* Your assignment *
If a line in the data holds the string "buttons", list it.

* Data shown *
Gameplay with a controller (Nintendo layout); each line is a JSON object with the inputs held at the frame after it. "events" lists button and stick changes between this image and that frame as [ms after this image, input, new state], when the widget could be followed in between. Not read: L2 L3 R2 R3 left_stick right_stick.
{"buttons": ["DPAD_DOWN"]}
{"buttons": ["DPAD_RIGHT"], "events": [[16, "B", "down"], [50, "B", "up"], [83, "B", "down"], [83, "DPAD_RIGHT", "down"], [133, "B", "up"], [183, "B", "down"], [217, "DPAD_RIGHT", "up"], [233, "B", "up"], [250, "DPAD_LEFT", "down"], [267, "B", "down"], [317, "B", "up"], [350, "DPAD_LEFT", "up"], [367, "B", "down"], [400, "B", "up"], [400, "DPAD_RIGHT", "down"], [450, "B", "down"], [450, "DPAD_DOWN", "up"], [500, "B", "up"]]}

* Task response *
{"buttons": ["DPAD_DOWN"]}
{"buttons": ["DPAD_RIGHT"], "events": [[16, "B", "down"], [50, "B", "up"], [83, "B", "down"], [83, "DPAD_RIGHT", "down"], [133, "B", "up"], [183, "B", "down"], [217, "DPAD_RIGHT", "up"], [233, "B", "up"], [250, "DPAD_LEFT", "down"], [267, "B", "down"], [317, "B", "up"], [350, "DPAD_LEFT", "up"], [367, "B", "down"], [400, "B", "up"], [400, "DPAD_RIGHT", "down"], [450, "B", "down"], [450, "DPAD_DOWN", "up"], [500, "B", "up"]]}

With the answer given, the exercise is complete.